The Consummate Traveler: Lessons Learned From a Nightmare Trip (Part 2)

BY Michele Goncalves TIMEJuly 9, 2014 PRINT

In my last article, I recounted the horrible travel mishaps of a colleague of mine while on a return business trip from Shanghai to Newark, New Jersey, via a connection in Chicago O’Hare. Highlights of the many issues he encountered included being diverted to another airport due to weather, missing and rebooking a connecting flight, getting an extra special security pat down, facing a dead mobile phone battery, having his luggage lost, and being locked out of his house because he brought no key.

The first two tips shared previously included keeping an eye on weather forecasts the day before you travel and avoiding connecting flights in the U.S. Let me now share with you additional advice on how to handle this travel mayhem.

1. Security lines and patience: You know the old saying “Patience is a virtue,” well this is even more true when you are going through an additional pat down in security. At random, or for a specific reason, passengers can be selected to go through additional security screening. This includes having your entire body patted down (including sensitive areas) as well as having all of the contents in your carry-on luggage taken out and examined. The goods are then swiped with a swab and run through a machine for detection of explosive residue.

The most important lesson to remember here is that the more stuff you have in your bag, the longer this process takes. Imagine each and every item in your makeup bag or handbag taken out individually and examined. If you are pressed for time or will have short connections, please keep this in mind when packing your bags. I have been through this process once in Heathrow for accidentally leaving my iPad in my handbag, which took me 45 minutes to go through. There is a frequent shift change of personnel (like every 20 minutes or so) that added to the time in my case.

2. Recharge your phone battery: It is so important to ensure that you have a fully charged up mobile phone on the day you travel. Emergencies or last minute travel itinerary changes necessitate this.

I always keep my mobile phone charging all night long the night before a trip so I don’t forget to do this. In my colleague’s story, due to the change of his connecting flight, he had to rebook his car service to take him home. However, his phone battery was dead, so he had to borrow one from another passenger on the plane. While he found someone who was willing to do that, I am sure there are those out there who would not be keen on lending you their phone.

Another important tip is to keep the electric cord for the phone with you in your carry-on luggage in case the airplane seat has an outlet. These are becoming more common as airplane fleets are being modernized and upgraded.

3. Let your lost luggage come to you: If you arrive at your destination and you have no luggage, stay calm and immediately go to the appropriate lost luggage desk usually in the baggage claim area.

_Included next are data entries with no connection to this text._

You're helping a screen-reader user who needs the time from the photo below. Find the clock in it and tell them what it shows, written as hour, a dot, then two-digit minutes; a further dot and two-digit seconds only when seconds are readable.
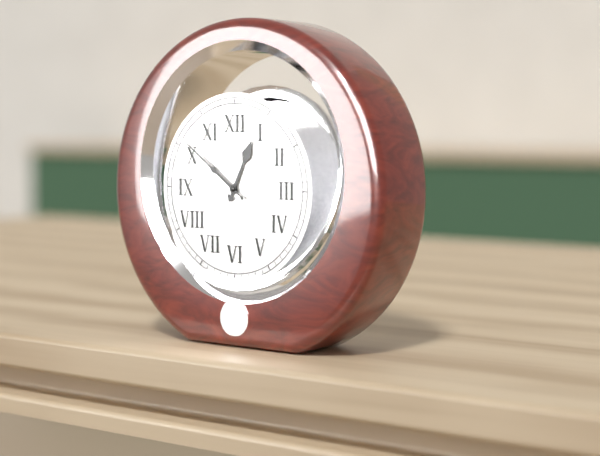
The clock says 12.51
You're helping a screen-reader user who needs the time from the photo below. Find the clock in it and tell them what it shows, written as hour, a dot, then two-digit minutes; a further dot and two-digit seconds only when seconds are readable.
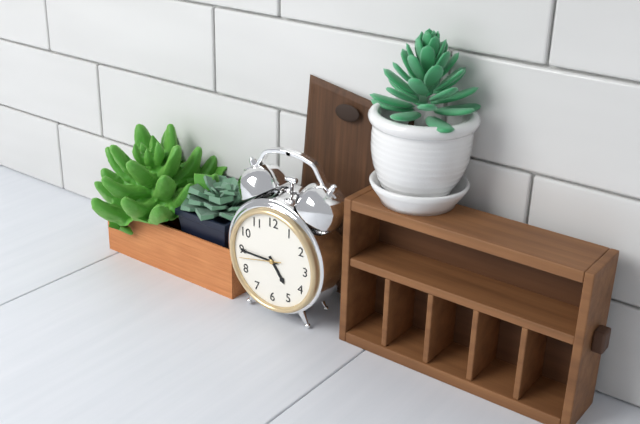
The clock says 4.45
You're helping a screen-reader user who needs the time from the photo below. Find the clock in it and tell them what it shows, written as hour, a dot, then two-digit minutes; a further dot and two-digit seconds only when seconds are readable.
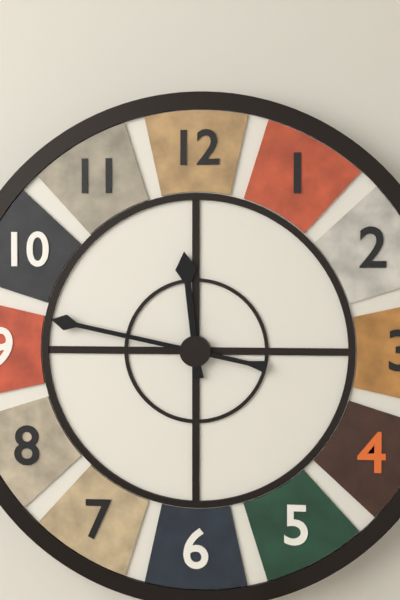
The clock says 11.47
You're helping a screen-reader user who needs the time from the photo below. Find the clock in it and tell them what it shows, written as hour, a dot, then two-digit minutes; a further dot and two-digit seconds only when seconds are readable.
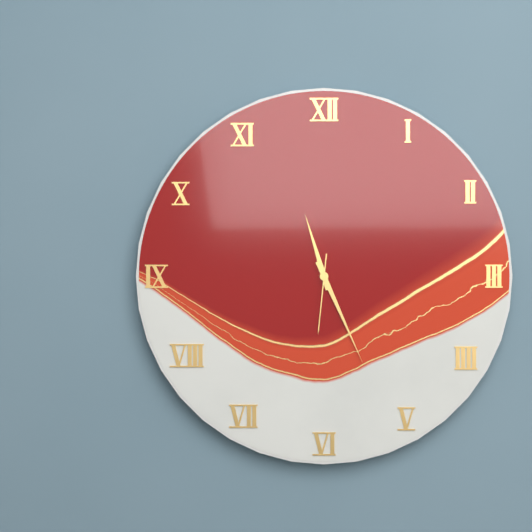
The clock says 11.26.31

If this is an isolated case with just your bags being lost (versus the entire plane’s luggage being lost) it is critical that you have the baggage claim ticket that was given to you when you last checked your bags. This will help the agent search and locate your bags much easier. You should be asked to give your contact information such as name and phone number, as well as your destination address (home or hotel) so that the airport can contact you when the bags arrive and have them delivered to you.

I would not recommend waiting at the airport for your bags to arrive if the agent indicates they are coming shortly on another flight, unless you absolutely have to (like going on a cruise or bus excursion). There is no telling how long this process will take, and my experience has been that the missing bags arrive within hours or no longer than the next day.

4. Take your house keys with you: This seems so obvious, but each person traveling should always have their house keys with them in addition to keeping a spare set strategically hidden on your property or with trusted neighbors. Much to my surprise, my colleague told me that he never travels with his keys because his wife is always home waiting.

On this occasion he arrived at 2 a.m. and his wife was asleep and did not wake to hear the doorbell ringing after quite some time had passed. After an exhausting day of nightmare travel, why end the whole event this way when it is 100 percent preventable?

As always, I wish you all the happiest of travels!